PROJECT SUMMARY
Sleep disorders affect over 10% of the population, and adequate sleep is essential for human health and
cognitive function. Sleep is also apparently conserved across the animal kingdom. However, despite its
importance and ubiquity, surprisingly little is known about the genetic, molecular, and neuronal mechanisms that
govern sleep. Treatments for sleep disorders hinge on a better understanding of these mechanisms. Exogenous
melatonin has long been recognized as a sleep-promoting molecule in humans, but endogenous melatonin has
only recently been shown to be required for normal sleep levels. The latter studies were performed using
zebrafish, a diurnal vertebrate whose brain resembles that of mammals and whose sleep is regulated by the
same genes and neuronal populations that control sleep in mammals. Zebrafish larvae are highly amenable to
high-throughput behavioral analysis and to genetic and neuronal manipulations. I plan to further exploit the
tractability and convenience of zebrafish larvae to characterize the downstream signaling pathways and neuronal
populations through which melatonin exerts its sleep-promoting effects. First, I will test the hypothesis that one
or more melatonin receptor orthologs mediates the effects of melatonin on sleep by generating zebrafish
containing mutations in each gene and assaying these mutants for sleep defects. Second, I will identify the
neuronal populations that act downstream of melatonin by examining melatonin-induced changes in cfos
expression and in GCaMP6s fluorescence, both indicators of neuronal activity, in populations of cells across the
entire larval zebrafish brain.
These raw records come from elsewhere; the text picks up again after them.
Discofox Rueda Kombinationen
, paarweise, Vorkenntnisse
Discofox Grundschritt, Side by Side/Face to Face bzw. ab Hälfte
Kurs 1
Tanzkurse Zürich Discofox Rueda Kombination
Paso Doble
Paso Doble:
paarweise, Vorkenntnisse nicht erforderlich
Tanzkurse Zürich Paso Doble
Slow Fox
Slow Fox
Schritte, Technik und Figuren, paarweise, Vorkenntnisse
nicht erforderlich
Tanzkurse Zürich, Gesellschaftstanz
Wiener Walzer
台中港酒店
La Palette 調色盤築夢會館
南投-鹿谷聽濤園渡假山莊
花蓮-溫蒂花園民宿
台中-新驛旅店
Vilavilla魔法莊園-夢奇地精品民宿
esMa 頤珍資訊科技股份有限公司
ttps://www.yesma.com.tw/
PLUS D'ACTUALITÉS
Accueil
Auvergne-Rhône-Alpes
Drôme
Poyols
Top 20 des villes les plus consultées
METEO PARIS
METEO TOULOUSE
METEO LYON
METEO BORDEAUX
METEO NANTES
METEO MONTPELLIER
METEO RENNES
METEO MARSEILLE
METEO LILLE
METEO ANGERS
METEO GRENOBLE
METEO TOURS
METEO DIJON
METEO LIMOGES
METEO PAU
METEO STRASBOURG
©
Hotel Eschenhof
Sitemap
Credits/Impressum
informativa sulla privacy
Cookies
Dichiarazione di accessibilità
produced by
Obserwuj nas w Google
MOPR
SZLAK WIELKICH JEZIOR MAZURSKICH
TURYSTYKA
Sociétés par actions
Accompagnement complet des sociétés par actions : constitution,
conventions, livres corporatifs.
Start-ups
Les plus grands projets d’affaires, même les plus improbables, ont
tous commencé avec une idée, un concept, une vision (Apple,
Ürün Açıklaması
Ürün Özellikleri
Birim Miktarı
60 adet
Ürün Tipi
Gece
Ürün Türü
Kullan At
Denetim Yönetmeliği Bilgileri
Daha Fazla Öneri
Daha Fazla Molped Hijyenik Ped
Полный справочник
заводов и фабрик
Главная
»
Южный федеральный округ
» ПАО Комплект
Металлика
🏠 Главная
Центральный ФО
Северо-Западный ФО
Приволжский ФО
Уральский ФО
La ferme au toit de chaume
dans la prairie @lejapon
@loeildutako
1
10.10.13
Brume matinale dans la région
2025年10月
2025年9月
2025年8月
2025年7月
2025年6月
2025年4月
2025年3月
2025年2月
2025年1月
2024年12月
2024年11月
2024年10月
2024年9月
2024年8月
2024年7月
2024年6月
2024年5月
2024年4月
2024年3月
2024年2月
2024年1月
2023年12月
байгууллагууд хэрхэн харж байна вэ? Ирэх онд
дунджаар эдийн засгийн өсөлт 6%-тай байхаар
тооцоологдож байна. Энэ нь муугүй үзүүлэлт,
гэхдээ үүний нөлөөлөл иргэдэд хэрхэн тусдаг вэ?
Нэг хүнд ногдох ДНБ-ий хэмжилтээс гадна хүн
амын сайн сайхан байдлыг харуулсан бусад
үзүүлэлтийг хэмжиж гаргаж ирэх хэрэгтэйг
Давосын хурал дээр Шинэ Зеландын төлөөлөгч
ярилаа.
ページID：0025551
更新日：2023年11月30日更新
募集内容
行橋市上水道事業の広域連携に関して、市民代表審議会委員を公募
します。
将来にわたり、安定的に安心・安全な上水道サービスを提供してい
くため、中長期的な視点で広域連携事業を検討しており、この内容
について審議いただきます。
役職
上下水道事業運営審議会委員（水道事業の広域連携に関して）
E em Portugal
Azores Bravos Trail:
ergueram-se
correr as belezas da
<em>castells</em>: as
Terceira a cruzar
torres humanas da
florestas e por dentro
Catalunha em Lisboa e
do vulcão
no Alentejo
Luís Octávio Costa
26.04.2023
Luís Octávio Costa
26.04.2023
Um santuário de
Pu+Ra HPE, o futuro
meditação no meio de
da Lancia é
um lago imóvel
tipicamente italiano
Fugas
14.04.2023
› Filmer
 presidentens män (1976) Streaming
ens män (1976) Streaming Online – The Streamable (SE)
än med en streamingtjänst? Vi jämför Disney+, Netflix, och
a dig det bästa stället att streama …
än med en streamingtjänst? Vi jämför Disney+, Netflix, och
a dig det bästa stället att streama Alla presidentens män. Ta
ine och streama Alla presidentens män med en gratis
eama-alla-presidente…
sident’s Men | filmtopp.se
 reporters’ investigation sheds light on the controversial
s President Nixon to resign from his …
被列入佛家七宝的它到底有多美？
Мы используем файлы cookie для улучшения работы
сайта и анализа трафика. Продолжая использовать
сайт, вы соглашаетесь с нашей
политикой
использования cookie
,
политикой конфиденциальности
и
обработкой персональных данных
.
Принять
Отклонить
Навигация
Third, I will test the hypothesis that melatonin promotes sleep by stimulating
adenosine signaling, a pathway known to promote sleep in both zebrafish and mammals. The results of these
experiments will help to confirm the role of endogenous melatonin as an important sleep regulator, and will
identify genetic and neuronal substrates of melatonin-induced sleep. Because melatonin and adenosine are
thought to mediate circadian and homeostatic sleep regulation, respectively, a possible interaction between
these two molecules will lead to exciting new hypotheses about how homeostatic and circadian control of sleep
are coordinated. The results of this study may eventually help guide the development and implementation of new
therapies, and the refinement of existing therapies, for sleep and sleep-related disorders.